▸ **What is expected**: For every record that follows, write out the text exactly and omit the picture, if one is present.
(Beginning of Supplied records)
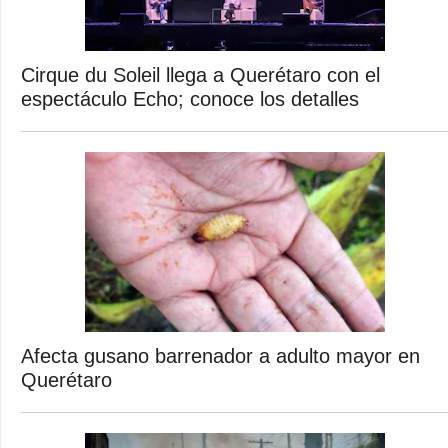
Cirque du Soleil llega a Querétaro con el
espectáculo Echo; conoce los detalles
Afecta gusano barrenador a adulto mayor en
Querétaro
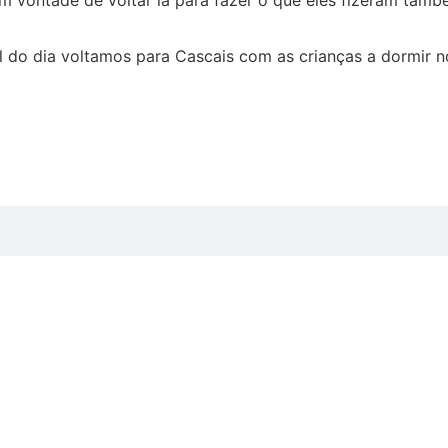
al do dia voltamos para Cascais com as crianças a dormir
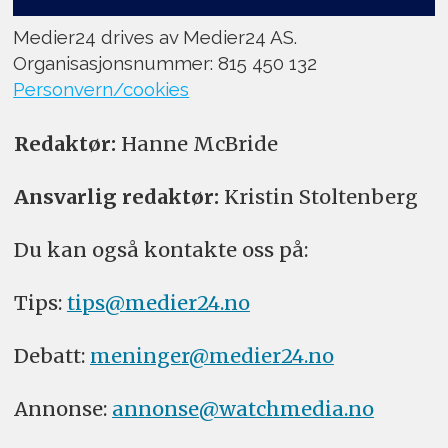
Medier24 drives av Medier24 AS.
Organisasjonsnummer: 815 450 132
Personvern/cookies
Redaktør:
Hanne McBride
Ansvarlig redaktør:
Kristin Stoltenberg
Du kan også kontakte oss på:
Tips:
tips@medier24.no
Debatt:
meninger@medier24.no
Annonse:
annonse@watchmedia.no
(End of Supplied records)
▸ **Answer for the task**:
Cirque du Soleil llega a Querétaro con el
espectáculo Echo; conoce los detalles
Afecta gusano barrenador a adulto mayor en
Querétaro
al do dia voltamos para Cascais com as crianças a dormir
Medier24 drives av Medier24 AS.
Organisasjonsnummer: 815 450 132
Personvern/cookies
Redaktør:
Hanne McBride
Ansvarlig redaktør:
Kristin Stoltenberg
Du kan også kontakte oss på:
Tips:
tips@medier24.no
Debatt:
meninger@medier24.no
Annonse:
annonse@watchmedia.no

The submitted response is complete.